I guess this app could work but the better alternative would be to teach your kids about this stuff directly. Technology can only do so much...
"The future starts with you; now start posting more!"
Yeah right Taylor!
No one does that anymore,...everyone knows that the only ones to teach other peoples kids is the gvmnt! And celebrities!
All those who don't think the way they tell you to and learn the way they do is just a racist idiot :P Because the kids are smarter than their parents!
Wait until the phone companies start forcing these apps onto the phones... Got Root!
While I agree put the damn phone down and drive is the right thing to do. I don't see how Justin Bieber is the right person for the job.
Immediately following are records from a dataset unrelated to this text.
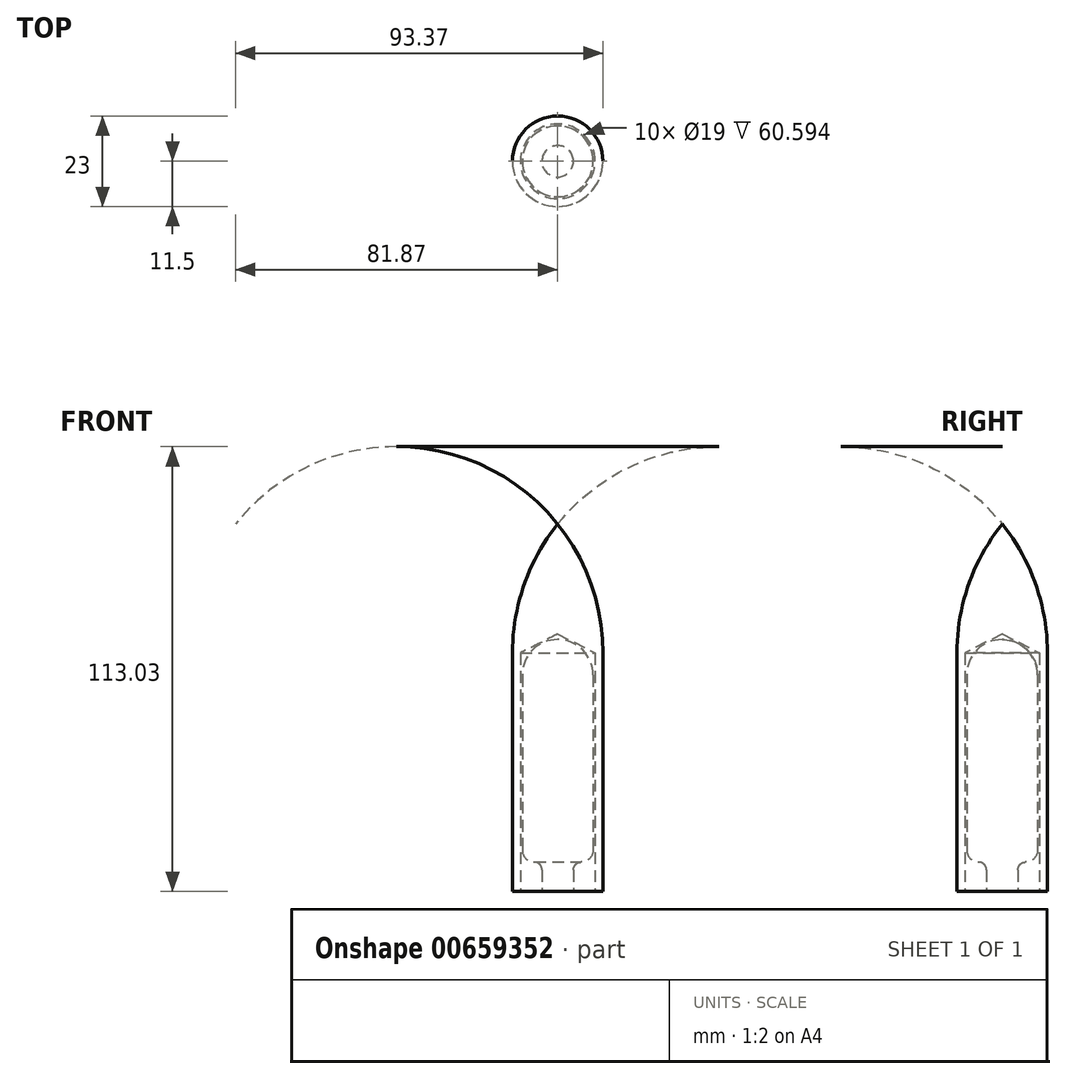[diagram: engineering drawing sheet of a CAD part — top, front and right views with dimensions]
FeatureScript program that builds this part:
annotation { "Feature Type Name" : "Feature", "Feature Type Description" : "" }
export const myFeature = defineFeature(function(context is Context, id is Id, definition is map)
    precondition{}
    {
        {
            var Q0;
            Q0=qCreatedBy(makeId("Right.planeOp"),FACE);
            var sketch = newSketch(context, id + "F0", { "sketchPlane" : qUnion([Q0])});
            skLineSegment(sketch, "E0", {"start": v(0, 0) * mm, "end": v(0, 64) * mm});
            skLineSegment(sketch, "E1", {"start": v(9, 10.54) * mm, "end": v(9, 55) * mm});
            skLineSegment(sketch, "E2", {"start": v(0, 0) * mm, "end": v(4, 0) * mm});
            skLineSegment(sketch, "E3", {"start": v(4, 0) * mm, "end": v(4, 5.5) * mm});
            skArc(sketch, "E4", {"start": v(9, 55) * mm, "mid": v(6.36, 61.36) * mm, "end": v(0, 64) * mm});
            skArc(sketch, "E5", {"start": v(5.94, 7.46) * mm, "mid": v(8.1, 8.37) * mm, "end": v(9, 10.54) * mm});
            skArc(sketch, "E6", {"start": v(5.94, 7.46) * mm, "mid": v(4.57, 6.89) * mm, "end": v(4, 5.5) * mm});
            skSolve(sketch);
        }
        {
            var Q0;
            Q0=makeQuery(id+"F0.imprint","IMPRINT",FACE,{"disambiguationData":[TD([[makeQuery(id+"F0.imprint","IMPRINT",EDGE,{"derivedFrom":sQuery(id+"F0.wireOp",EDGE,"E0")}),-1.0]])]});
            var Q1;
            Q1=sQuery(id+"F0.wireOp",EDGE,"E0");
            revolve(context, id + "F1", {"entities" : qUnion([Q0]), "axis" : qUnion([Q1]), "revolveType" : RevolveType.FULL});
        }
        {
            var Q0;
            Q0=qCreatedBy(makeId("Right.planeOp"),FACE);
            var sketch = newSketch(context, id + "F2", { "sketchPlane" : qUnion([Q0])});
            skLineSegment(sketch, "E7", {"start": v(0, 0) * mm, "end": v(0, 93.36) * mm});
            skLineSegment(sketch, "E8", {"start": v(11.5, 0) * mm, "end": v(11.5, 60.6) * mm});
            skLineSegment(sketch, "E9", {"start": v(0, 65.44) * mm, "end": v(9.5, 60.6) * mm});
            skLineSegment(sketch, "E10", {"start": v(9.5, 60.6) * mm, "end": v(9.5, 0) * mm});
            skLineSegment(sketch, "E11", {"start": v(9.5, 0) * mm, "end": v(11.5, 0) * mm});
            skArc(sketch, "E12", {"start": v(11.5, 60.6) * mm, "mid": v(8.54, 77.96) * mm, "end": v(0, 93.36) * mm});
            skSolve(sketch);
        }
        {
            var Q0;
            Q0=makeQuery(id+"F2.imprint","IMPRINT",FACE,{"disambiguationData":[TD([[makeQuery(id+"F2.imprint","IMPRINT",EDGE,{"derivedFrom":sQuery(id+"F2.wireOp",EDGE,"E8")}),1.0]])]});
            var Q1;
            Q1=sQuery(id+"F2.wireOp",EDGE,"E7");
            revolve(context, id + "F3", {"entities" : qUnion([Q0]), "axis" : qUnion([Q1]), "revolveType" : RevolveType.FULL});
        }
    });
I think Mr. Beiber's voice on this issue will help. But I also think real change is going to come from the end user - the delivery man, the car pooling mom, or the teen driver deciding to change their habits. From truckers to moms to teens that I spoke with on the issue of text and drive - there was one common thread. If presented with a Big Brother type lock down alternative, they will immediately seek "to get around it". This does not constitute change on our highways. Selling expensive software that is supposed to lock down the activity forgets that it is the end user (the driver) who will ultimately decide. Mr. Beiber even talks about personal responsibility so why is he endorsing a Big Brother, lock down product? Let's change behavior and we will see those violent crash rates plummet...now.
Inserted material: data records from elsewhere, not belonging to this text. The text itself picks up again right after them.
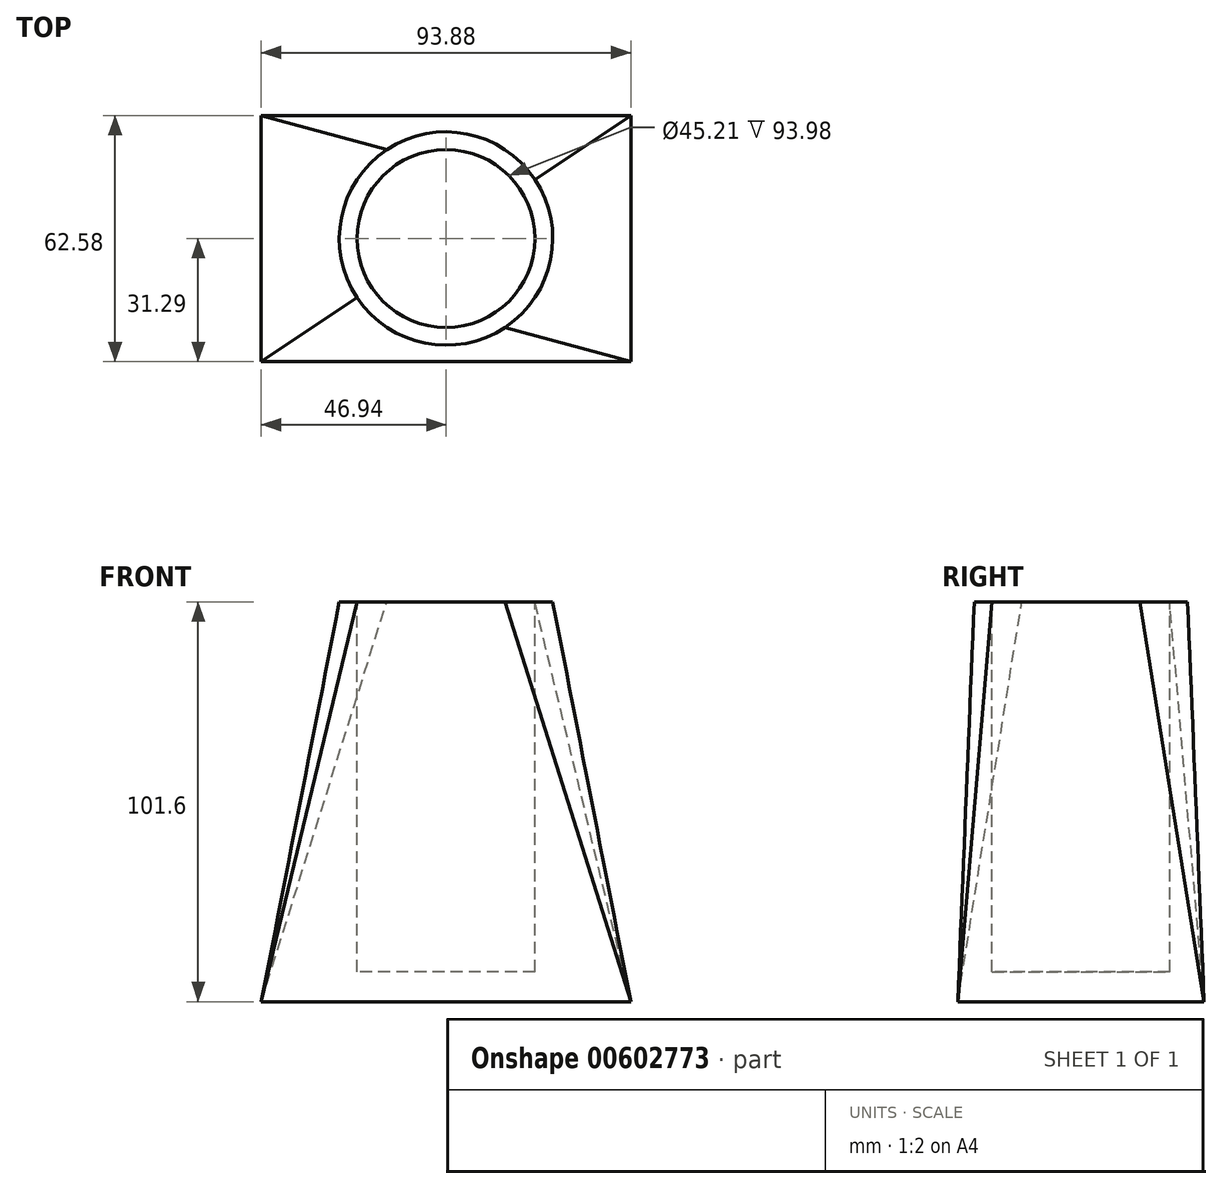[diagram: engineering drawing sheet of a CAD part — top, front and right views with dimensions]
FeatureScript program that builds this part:
annotation { "Feature Type Name" : "Feature", "Feature Type Description" : "" }
export const myFeature = defineFeature(function(context is Context, id is Id, definition is map)
    precondition{}
    {
        {
            var Q0;
            Q0=qCreatedBy(makeId("Top.planeOp"),FACE);
            var sketch = newSketch(context, id + "F0", { "sketchPlane" : qUnion([Q0])});
            skLineSegment(sketch, "E0.bottom", {"start": v(38.1, -28.89) * mm, "end": v(-38.1, -28.89) * mm});
            skLineSegment(sketch, "E0.top", {"start": v(38.1, 28.89) * mm, "end": v(-38.1, 28.89) * mm});
            skLineSegment(sketch, "E0.left", {"start": v(38.1, -28.89) * mm, "end": v(38.1, 28.89) * mm});
            skLineSegment(sketch, "E0.right", {"start": v(-38.1, -28.89) * mm, "end": v(-38.1, 28.89) * mm});
            skPoint(sketch, "E0.middle", {"position": v(0, 0) * mm});
            skLineSegment(sketch, "E1.bottom", {"start": v(31.75, 22.54) * mm, "end": v(-31.75, 22.54) * mm});
            skLineSegment(sketch, "E1.top", {"start": v(31.75, -22.54) * mm, "end": v(-31.75, -22.54) * mm});
            skLineSegment(sketch, "E1.left", {"start": v(31.75, 22.54) * mm, "end": v(31.75, -22.54) * mm});
            skLineSegment(sketch, "E1.right", {"start": v(-31.75, 22.54) * mm, "end": v(-31.75, -22.54) * mm});
            skSolve(sketch);
        }
        {
            var Q0;
            Q0=qCreatedBy(makeId("Top.planeOp"),FACE);
            cPlane(context, id + "F1", {"entities" : qUnion([Q0]), "cplaneType" : CPlaneType.OFFSET, "offset" : 101.6 * mm, "width" : 152.4 * mm, "height" : 152.4 * mm});
        }
        {
            var Q0;
            Q0=qCreatedBy(id+"F1.planeOp",FACE);
            var sketch = newSketch(context, id + "F2", { "sketchPlane" : qUnion([Q0])});
            skCircle(sketch, "E2", {"center": v(0, 0) * mm, "radius": 28.46 * mm});
            skCircle(sketch, "E3", {"center": v(0, 0) * mm, "radius": 22.69 * mm});
            skSolve(sketch);
        }
        {
            var Q0;
            Q0=makeQuery(id+"F0.imprint","IMPRINT",FACE,{"disambiguationData":[TD([[makeQuery(id+"F0.imprint","IMPRINT",EDGE,{"derivedFrom":sQuery(id+"F0.wireOp",EDGE,"E1.bottom")}),1.0]])]});
            var Q1;
            Q1=makeQuery(id+"F2.imprint","IMPRINT",FACE,{"disambiguationData":[TD([[makeQuery(id+"F2.imprint","IMPRINT",EDGE,{"derivedFrom":sQuery(id+"F2.wireOp",EDGE,"E3")}),1.0]])]});
            var Q2;
            Q2=makeQuery(id+"F0.imprint","IMPRINT",FACE,{"disambiguationData":[TD([[makeQuery(id+"F0.imprint","IMPRINT",EDGE,{"derivedFrom":sQuery(id+"F0.wireOp",EDGE,"E1.bottom")}),1.0]])]});
            var Q3;
            Q3=sQuery(id+"F2.wireOp",EDGE,"E3");
            loft(context, id + "F3", {"bodyType" : ToolBodyType.SURFACE, "sheetProfilesArray" : [{ "sheetProfileEntities" : qUnion([Q0]) }, { "sheetProfileEntities" : qUnion([Q1]) }], "wireProfilesArray" : [{ "wireProfileEntities" : qUnion([Q2]) }, { "wireProfileEntities" : qUnion([Q3]) }]});
        }
        {
            var Q0;
            Q0=qCreatedBy(id+"F1.planeOp",FACE);
            var sketch = newSketch(context, id + "F4", { "sketchPlane" : qUnion([Q0])});
            skCircle(sketch, "E4", {"center": v(0, 0) * mm, "radius": 27.1 * mm});
            skSolve(sketch);
        }
        {
            var Q0;
            Q0=qCreatedBy(makeId("Top.planeOp"),FACE);
            var sketch = newSketch(context, id + "F5", { "sketchPlane" : qUnion([Q0])});
            skLineSegment(sketch, "E5.bottom", {"start": v(46.94, 31.3) * mm, "end": v(-46.94, 31.3) * mm});
            skLineSegment(sketch, "E5.top", {"start": v(46.94, -31.3) * mm, "end": v(-46.94, -31.3) * mm});
            skLineSegment(sketch, "E5.left", {"start": v(46.94, 31.3) * mm, "end": v(46.94, -31.3) * mm});
            skLineSegment(sketch, "E5.right", {"start": v(-46.94, 31.3) * mm, "end": v(-46.94, -31.3) * mm});
            skPoint(sketch, "E5.middle", {"position": v(0, 0) * mm});
            skSolve(sketch);
        }
        {
            var Q0;
            Q0=makeQuery(id+"F5.imprint","IMPRINT",FACE,{"disambiguationData":[TD([[makeQuery(id+"F5.imprint","IMPRINT",EDGE,{"derivedFrom":sQuery(id+"F5.wireOp",EDGE,"E5.bottom")}),1.0]])]});
            var Q1;
            Q1=makeQuery(id+"F4.imprint","IMPRINT",FACE,{"disambiguationData":[TD([[makeQuery(id+"F4.imprint","IMPRINT",EDGE,{"derivedFrom":sQuery(id+"F4.wireOp",EDGE,"E4")}),1.0]])]});
            loft(context, id + "F6", {"sheetProfilesArray" : [{ "sheetProfileEntities" : qUnion([Q0]) }, { "sheetProfileEntities" : qUnion([Q1]) }]});
        }
        {
            var Q0;
            Q0=qCreatedBy(id+"F1.planeOp",FACE);
            var sketch = newSketch(context, id + "F7", { "sketchPlane" : qUnion([Q0])});
            skCircle(sketch, "E6", {"center": v(0, 0) * mm, "radius": 22.6 * mm});
            skSolve(sketch);
        }
        {
            var Q0;
            Q0 = qSketchRegion(id + "F7", true);
            extrude(context, id + "F8", {"entities" : qUnion([Q0]), "operationType" : NewBodyOperationType.REMOVE, "oppositeDirection" : true, "depth" : 93.98 * mm, "offsetDistance" : 25.4 * mm});
        }
    });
I decided to do something about distracted driving after my three year old daughter was nearly run down right in front of me by a texting driver. Instead of a shackle that locks down phones and alienates the user (especially teens) I built a tool called OTTER that is a simple GPS based, texting auto reply app for smartphones. OTTER also silences those distracting call ringtones unless a bluetooth is enabled. I think if we can empower the individual then change will come to our highways now and not just our laws.
Erik Wood, owner
What part of "Ph'nglui mglw'nafh Cthulhu R'lyeh wgah'nagl fhtagn" don't you understand?